A croire qu’il prend un malin plaisir à dérouter ou à tester lui-même des opinions réactionnaires pour mieux les décrier dans son travail de réalisateur et d’acteur. "La Mule" confirme cette tendance. Eastwood filme et incarne un horticulteur assez mal embouché, raciste sur les bords, sans grande méchanceté pour autant et bien peu soucieux de sa famille, trop épris de son métier et des flatteries qu’il reçoit à l’occasion de concours.
On se demande comment un homme passionné par les fleurs, puisse en même temps faire montre de traits de caractère aussi déplaisants. Peu enclin à quelque forme d’empathie que ce soit à l’égard de son prochain, vous êtes parfois rattrapé par les aléas de la vie, au point de devoir trimballer de la drogue dans votre pick-up,pour le compte d’un puissant cartel.

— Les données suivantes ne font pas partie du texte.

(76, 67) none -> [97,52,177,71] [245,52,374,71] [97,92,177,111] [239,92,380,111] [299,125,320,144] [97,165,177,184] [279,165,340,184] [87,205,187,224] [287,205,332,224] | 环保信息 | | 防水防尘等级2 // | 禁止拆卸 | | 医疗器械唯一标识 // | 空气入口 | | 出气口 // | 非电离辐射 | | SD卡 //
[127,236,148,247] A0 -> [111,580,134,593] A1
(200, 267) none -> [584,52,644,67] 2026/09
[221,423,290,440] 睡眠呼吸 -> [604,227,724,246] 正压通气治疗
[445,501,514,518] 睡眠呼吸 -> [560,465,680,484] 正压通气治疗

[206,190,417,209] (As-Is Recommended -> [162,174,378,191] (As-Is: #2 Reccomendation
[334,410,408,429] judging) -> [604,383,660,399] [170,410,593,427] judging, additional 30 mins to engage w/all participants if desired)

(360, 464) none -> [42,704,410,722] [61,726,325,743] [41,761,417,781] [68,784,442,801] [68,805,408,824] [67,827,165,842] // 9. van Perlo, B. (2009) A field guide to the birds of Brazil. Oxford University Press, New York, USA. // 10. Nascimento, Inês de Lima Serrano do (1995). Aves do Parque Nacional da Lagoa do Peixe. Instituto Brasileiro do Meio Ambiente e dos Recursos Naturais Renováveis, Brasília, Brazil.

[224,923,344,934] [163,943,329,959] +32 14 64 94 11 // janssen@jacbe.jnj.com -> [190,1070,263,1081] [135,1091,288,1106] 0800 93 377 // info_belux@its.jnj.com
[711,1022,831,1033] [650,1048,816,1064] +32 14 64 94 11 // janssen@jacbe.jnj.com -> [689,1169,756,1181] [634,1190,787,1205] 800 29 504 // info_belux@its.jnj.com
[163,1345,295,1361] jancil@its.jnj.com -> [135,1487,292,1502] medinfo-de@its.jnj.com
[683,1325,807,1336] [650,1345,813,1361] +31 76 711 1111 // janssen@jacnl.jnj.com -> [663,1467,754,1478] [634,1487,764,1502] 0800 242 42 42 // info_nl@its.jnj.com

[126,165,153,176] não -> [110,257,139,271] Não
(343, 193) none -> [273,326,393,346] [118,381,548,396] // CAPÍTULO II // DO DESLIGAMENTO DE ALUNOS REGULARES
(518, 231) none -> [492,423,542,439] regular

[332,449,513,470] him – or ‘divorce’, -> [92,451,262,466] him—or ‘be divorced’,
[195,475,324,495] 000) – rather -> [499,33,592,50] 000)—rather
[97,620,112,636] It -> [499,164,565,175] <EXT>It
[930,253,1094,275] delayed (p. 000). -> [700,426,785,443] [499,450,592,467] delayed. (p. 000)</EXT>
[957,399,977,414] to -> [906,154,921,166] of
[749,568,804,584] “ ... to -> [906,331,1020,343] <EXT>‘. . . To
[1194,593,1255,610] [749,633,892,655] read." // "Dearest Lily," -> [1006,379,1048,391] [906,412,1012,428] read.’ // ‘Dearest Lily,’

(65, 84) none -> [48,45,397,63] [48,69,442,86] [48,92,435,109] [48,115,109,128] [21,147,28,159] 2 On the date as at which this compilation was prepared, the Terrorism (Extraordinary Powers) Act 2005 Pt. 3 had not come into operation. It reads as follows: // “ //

Oh bien sûr la transformation, la prise de conscience, la rédemption ne s’imposent pas du jour au lendemain et ne feront jamais de vous un saint. Cependant, à l’automne de sa vie, lorsque les êtres les plus précieux que vous ne regardiez plus, tirent leur révérence, il est temps de se réveiller pour le peu qu’il vous reste.
Pour que votre existence ne se résume pas à un monceau d’égoïsme et ait servi à un petit quelque chose. Malgré la redondance, le spectateur suivra avec amusement et parfois l’envie de lui mettre quelques gifles, le parcours initiatique tardif d’un vieux con plus tendre que le cuir de sa peau tannée ne le laissait entrevoir.
SI BEALE STREET POUVAIT PARLER
Réalisé par Barry Jenkins. Etats Unis. Drame. 1h59 (Sortie le 30 janvier 2019). KiKi Layne, Stephan James, Regina King, Colman Domingo, Teyonah Parris,
Michael Beach, Aunjanue Ellis et Dave Franco.
"Moonlight", son prédécesseur signé Barry Jenkins, était une pure merveille esthétique et traitait avec pudeur et sans complaisance de l’homosexualité dans la communauté afro-américaine. On attendait donc avec impatience que le réalisateur nous revienne pour enfoncer le clou, cette fois-ci sur les questions du racisme et, plus originale, du mépris de classes teinté de bigoterie qui existe bel et bien entre certains Noirs des Etats-Unis. Mais le faux rythme, une jeune actrice un peu fade et contrite et une approche par trop esthétisante font glisser le film vers un maniérisme inutile.
"Si Beale Street pouvait parler" n’est pas totalement raté mais aurait mérité plus d’aspérités, plus de force malgré quelques scènes très réussies.